Он думал о том, какой она была в четыре года, и о том, что даже фотографий здесь нет, и он никогда не узнает, какой она была маленькой и несмышленой, с коричневыми босыми ножками и серьезным взглядом. Он ее так всю любил, он ее маленькой рыжей белочкой любил, может, больше, чем сейчас и тогда на поляне, когда она Рафку не отдала ему, и больше, чем все на свете.
Он лежал счастливый, тихий, сомневающийся во всем, и потому — глубоко несчастный. Это мир, в котором уничтожение дюжины землероек, по два грамма веса каждая, рассматривалось как серьезная и опасная проблема! Ах, этот мир — вторая жизнь, и в ней еще меньше определенности, чем в первой… Он должен что–то решить про себя, как он будет жить, пойдет ли с Ахукой? И как еще распорядится с ним Великая Память — тоже неизвестно. И как у них с Мин будет? Он понимал, что она так же вольна уйти, как была вольна выбрать его. И кроме пистолета с последним патроном, кроме гарантированного последнего выстрела, ничего не было ясно… Он снова и снова задремывал, кто–то ясным, звучным голосом прочел стихотворение — он знал его давно, не любил, и слушал небрежно, подкидывая на ладони последний патрон:
Слова как пули. Девять грамм
Свинца на каждое. Молчи.
Рассвет–убийца, тать в ночи,
Сейчас в глаза заглянет нам.
Жить без тебя,
Спать без тебя.
Чужие губы целовать,
В похожую на гроб кровать
Одной ложиться —
Без тебя.
Отсюда — все,
Отсюда — врозь.
Знакомой болью губы сводит.
Как пуля в мозг,
Как в горло нож,
Как в сердце — гвоздь
Рассвет приходит.
И рассвет пришел. Перекликались Охотники, замычали буйволы в лесу.

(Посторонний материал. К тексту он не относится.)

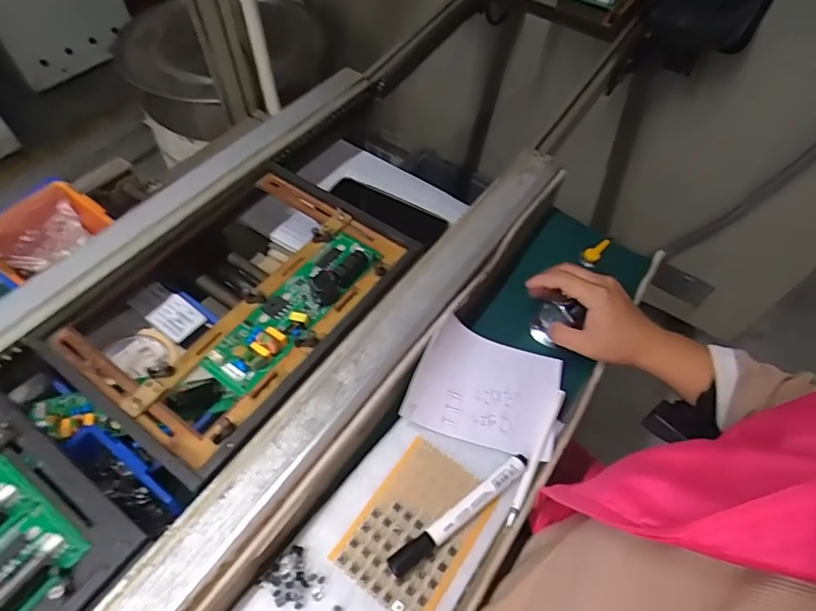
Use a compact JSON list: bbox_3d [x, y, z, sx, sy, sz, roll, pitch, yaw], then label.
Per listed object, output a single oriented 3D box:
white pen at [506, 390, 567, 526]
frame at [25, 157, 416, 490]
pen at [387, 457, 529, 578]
[{"bbox_3d":[0.112,0.129,0.431,0.009,0.014,0.126,26,59,14],"label":"white pen"},{"bbox_3d":[-0.161,-0.016,0.470,0.230,0.032,0.287,32,60,17],"label":"frame"},{"bbox_3d":[0.043,0.163,0.394,0.138,0.016,0.017,-31,63,-21],"label":"pen"}]

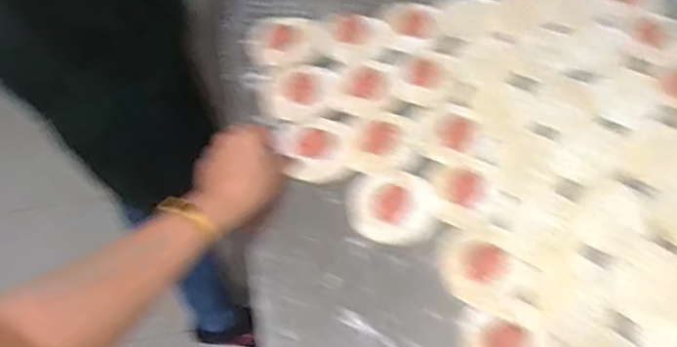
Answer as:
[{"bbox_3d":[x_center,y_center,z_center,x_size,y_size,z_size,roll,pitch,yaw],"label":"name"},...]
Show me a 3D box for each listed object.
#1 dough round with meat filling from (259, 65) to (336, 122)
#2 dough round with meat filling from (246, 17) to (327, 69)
[{"bbox_3d":[-0.050,-0.095,0.687,0.087,0.011,0.077,-11,58,-8],"label":"dough round with meat filling"},{"bbox_3d":[-0.067,-0.166,0.731,0.095,0.008,0.087,0,57,0],"label":"dough round with meat filling"}]

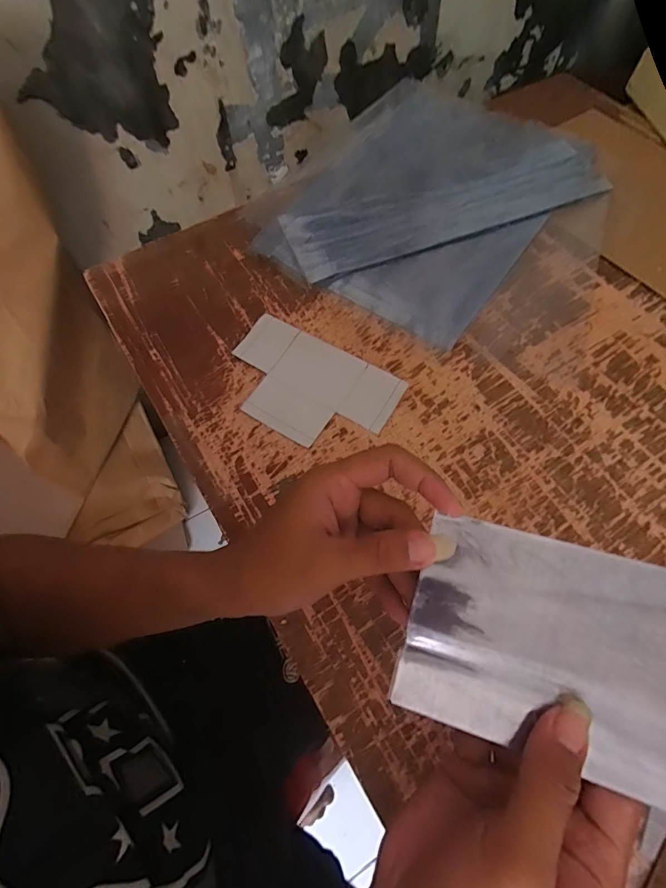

Начинался день, в который — Колька знал это — он обязан добиться ясности, это было, как в горло нож, ясность! Он сделал зарядку, тщательно выбрился и попросил у Дхармы бахуш — для раздвоения. Сегодня ему понадобится полное напряжение разума. Он знал, что теперь — после охоты — перенесет эту штуку.
— Не всматривайся вглубь себя, — сказала Дхарма. — Нельзя присматриваться к раздвоению.
Оно наступило через полчаса — как раз пришел Ахука. Колька встретил его вопросом: что угрожает Равновесию? Этот вопрос сам собой выделился, как главный.
Ахука улыбнулся, давая понять, что доволен таким началом. Уселся поудобнее. Посмотрел, как Таи неохотно лезет на дерево.
— Лахи, Врач, — проговорил Ахука, — пересказал мне ваш разговор… И думаю я, судьба Равновесия, — он обвел рукой окрест, — неким образом соотносится с судьбой вашего Равновесия, пришелец.
— Я тоже думал об этом, — сказал Колька. — Но безрезультатно.
Он понимал, отчего медлит Наблюдающий Небо. Ему необходима была уверенность в Колькином неравнодушии.